Tablets can offer real, studied benefits when used thoughtfully.Jacob Wackerhausen/Getty Images
When my daughter turned six, there was only one thing on her wish list that could make or break her big day: a tablet. For months, she had been mesmerized by a nail salon game she watched her friends play on a tablet, and it’s all she wanted “in her whole life.”
My immediate response was, obviously, a hard no. I’d heard the warnings from other parents, loud and clear, for years. Whatever you do, they urged, don’t get your kids a tablet. Screen bad; fresh air good.
In my parenting group chats, moms worried about everything from relying on tablets at restaurants to keep kids well-behaved, to toddlers FaceTiming grandparents on an iPad. Tablets were blamed for damaging attention spans, mental health and social connection. Avoid, avoid, avoid.

DATASET RECORDS —
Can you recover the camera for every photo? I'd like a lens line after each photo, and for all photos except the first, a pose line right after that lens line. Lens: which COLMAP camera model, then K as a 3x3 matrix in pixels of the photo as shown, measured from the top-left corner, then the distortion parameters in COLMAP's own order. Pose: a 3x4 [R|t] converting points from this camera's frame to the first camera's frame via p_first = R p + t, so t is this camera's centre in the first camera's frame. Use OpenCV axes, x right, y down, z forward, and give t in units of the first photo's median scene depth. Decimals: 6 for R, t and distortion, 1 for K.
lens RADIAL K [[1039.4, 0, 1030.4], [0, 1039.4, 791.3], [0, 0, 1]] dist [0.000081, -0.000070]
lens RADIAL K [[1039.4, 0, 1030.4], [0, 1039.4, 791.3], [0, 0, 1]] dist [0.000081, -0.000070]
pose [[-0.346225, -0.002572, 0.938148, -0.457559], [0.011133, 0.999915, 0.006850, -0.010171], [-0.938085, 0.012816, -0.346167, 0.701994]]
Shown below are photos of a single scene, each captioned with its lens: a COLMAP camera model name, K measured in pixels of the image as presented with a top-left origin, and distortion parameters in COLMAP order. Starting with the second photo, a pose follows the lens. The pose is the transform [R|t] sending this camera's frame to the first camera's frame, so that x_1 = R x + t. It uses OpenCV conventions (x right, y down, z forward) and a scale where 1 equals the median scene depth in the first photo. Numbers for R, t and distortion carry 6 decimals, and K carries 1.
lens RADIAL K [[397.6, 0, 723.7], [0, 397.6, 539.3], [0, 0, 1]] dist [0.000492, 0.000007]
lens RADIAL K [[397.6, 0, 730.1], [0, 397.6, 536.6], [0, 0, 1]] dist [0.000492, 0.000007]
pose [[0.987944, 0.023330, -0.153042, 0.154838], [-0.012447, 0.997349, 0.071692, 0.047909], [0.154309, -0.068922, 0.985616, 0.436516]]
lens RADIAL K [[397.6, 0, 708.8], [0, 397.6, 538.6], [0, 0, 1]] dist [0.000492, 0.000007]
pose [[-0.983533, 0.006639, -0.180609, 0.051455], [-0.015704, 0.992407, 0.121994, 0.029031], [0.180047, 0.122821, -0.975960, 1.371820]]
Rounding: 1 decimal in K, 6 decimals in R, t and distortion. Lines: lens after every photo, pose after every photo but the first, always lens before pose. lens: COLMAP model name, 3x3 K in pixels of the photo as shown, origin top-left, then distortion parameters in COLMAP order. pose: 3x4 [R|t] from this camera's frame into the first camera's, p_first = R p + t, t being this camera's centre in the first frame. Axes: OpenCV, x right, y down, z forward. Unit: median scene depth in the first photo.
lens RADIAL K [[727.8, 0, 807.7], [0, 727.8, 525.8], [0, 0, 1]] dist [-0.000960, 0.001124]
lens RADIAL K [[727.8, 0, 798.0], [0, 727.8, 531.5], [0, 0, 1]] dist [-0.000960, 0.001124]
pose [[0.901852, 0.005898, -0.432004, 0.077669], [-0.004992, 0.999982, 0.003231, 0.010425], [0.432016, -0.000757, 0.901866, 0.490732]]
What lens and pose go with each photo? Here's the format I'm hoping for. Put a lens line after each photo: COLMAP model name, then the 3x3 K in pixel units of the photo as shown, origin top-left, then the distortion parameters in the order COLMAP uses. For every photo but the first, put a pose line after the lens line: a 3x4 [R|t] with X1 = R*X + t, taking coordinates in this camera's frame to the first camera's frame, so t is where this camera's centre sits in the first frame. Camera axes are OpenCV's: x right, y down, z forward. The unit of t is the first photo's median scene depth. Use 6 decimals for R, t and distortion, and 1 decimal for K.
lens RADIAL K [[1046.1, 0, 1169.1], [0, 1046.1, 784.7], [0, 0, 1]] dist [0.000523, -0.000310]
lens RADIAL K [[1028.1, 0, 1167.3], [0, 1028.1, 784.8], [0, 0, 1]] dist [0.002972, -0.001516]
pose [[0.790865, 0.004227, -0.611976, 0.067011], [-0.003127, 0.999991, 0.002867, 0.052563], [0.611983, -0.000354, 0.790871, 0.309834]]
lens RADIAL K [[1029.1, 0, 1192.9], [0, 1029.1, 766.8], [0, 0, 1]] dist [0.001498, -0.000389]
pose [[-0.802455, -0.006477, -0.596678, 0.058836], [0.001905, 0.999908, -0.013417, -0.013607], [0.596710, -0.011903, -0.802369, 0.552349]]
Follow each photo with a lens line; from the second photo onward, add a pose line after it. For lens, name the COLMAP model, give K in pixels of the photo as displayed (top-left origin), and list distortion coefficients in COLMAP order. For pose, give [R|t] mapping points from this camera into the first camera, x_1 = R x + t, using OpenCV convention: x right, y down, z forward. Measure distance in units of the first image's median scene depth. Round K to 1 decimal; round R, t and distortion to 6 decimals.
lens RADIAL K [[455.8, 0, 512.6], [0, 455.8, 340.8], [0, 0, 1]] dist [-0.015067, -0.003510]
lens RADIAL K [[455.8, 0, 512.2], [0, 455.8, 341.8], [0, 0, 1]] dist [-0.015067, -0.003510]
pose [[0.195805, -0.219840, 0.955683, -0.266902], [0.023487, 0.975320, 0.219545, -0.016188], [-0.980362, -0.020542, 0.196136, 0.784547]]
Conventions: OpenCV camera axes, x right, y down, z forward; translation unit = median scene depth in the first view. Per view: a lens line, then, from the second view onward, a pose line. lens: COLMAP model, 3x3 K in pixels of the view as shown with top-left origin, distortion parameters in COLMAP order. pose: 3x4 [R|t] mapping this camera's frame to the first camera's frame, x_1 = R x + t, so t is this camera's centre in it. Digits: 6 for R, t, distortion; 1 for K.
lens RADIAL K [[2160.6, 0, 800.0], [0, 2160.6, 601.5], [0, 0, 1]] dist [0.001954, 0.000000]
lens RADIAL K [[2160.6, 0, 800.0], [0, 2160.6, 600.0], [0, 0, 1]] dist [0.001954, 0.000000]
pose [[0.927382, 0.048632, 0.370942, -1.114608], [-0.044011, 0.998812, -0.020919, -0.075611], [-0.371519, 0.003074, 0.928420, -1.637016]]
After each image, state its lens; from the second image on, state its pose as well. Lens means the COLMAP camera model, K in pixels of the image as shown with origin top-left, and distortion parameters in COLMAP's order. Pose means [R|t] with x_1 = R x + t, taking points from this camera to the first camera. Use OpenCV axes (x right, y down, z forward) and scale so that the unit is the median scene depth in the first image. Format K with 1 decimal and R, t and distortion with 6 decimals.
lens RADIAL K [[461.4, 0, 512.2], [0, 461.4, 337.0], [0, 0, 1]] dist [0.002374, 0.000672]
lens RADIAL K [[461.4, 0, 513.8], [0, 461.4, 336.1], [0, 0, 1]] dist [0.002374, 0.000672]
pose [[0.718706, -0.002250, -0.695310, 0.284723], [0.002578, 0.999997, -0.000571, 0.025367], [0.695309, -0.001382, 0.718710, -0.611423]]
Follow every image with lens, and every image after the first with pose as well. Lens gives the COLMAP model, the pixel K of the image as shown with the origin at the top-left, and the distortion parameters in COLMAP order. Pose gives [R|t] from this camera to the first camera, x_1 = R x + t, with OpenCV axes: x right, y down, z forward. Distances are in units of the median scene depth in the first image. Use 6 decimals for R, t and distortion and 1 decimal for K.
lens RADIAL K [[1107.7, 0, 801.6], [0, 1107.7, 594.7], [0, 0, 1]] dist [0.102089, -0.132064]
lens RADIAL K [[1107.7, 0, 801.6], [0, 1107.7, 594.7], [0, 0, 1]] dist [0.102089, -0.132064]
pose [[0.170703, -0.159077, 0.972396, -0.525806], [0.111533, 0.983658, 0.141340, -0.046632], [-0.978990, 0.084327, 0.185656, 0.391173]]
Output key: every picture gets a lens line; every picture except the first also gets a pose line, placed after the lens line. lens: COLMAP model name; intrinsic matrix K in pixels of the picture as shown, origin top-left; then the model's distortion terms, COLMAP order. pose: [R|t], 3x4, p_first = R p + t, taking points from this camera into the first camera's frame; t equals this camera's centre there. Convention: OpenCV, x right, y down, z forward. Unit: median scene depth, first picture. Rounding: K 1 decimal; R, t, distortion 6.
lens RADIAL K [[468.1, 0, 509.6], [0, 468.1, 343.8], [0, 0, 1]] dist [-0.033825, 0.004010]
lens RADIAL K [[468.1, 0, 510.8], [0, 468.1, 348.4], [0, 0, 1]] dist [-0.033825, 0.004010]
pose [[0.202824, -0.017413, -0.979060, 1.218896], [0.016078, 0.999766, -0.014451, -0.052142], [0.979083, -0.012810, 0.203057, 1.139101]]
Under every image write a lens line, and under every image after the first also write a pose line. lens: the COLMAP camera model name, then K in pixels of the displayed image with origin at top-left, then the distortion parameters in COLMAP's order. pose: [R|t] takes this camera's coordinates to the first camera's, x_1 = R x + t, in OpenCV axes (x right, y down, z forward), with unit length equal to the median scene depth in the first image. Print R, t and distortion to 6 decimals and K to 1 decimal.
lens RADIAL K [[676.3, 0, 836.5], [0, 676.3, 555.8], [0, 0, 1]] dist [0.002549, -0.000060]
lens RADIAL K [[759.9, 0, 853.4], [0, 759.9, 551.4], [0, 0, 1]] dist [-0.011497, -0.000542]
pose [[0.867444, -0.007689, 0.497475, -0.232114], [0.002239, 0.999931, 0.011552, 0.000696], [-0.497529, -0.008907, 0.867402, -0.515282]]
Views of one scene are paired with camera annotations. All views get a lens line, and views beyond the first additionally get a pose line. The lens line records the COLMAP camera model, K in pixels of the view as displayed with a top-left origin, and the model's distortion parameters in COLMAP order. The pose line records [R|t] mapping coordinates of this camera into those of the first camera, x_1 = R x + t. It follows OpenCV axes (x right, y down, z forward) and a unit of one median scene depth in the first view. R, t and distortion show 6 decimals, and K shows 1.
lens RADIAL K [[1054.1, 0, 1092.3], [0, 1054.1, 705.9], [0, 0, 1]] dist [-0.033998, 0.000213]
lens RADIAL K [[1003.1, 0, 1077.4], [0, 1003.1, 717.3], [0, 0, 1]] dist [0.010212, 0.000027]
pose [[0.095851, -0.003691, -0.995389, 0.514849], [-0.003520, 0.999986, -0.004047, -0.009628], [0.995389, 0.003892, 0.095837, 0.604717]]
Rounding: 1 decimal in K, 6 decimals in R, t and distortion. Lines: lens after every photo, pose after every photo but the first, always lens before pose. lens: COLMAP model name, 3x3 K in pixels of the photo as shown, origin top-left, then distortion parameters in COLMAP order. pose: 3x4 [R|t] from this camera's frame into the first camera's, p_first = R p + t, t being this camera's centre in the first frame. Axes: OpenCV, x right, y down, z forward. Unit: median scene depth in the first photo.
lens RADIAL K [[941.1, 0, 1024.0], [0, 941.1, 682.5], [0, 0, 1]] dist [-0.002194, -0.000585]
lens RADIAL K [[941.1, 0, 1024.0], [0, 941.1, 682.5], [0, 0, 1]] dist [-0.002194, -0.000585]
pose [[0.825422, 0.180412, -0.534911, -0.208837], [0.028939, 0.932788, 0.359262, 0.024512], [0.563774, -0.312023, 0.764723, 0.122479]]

TASKS AND EXERCISES —
1) Duplicate the passage from the piece on tablets for kids, beginning at the words "My immediate response" and stopping after "fresh air good.".
2) Answer these questions from the piece on tablets for kids:
(a) How old was the daughter turning when she asked for a tablet?
(b) What kind of game had she watched her friends play?
(c) According to the parenting group chats, what were toddlers doing with grandparents on an iPad?
The records have no role in any of these tasks.

TASK-BY-TASK ANSWERS —
1)
My immediate response was, obviously, a hard no. I’d heard the warnings from other parents, loud and clear, for years. Whatever you do, they urged, don’t get your kids a tablet. Screen bad; fresh air good.

2)
(a) Six.
(b) A nail salon game.
(c) FaceTiming them.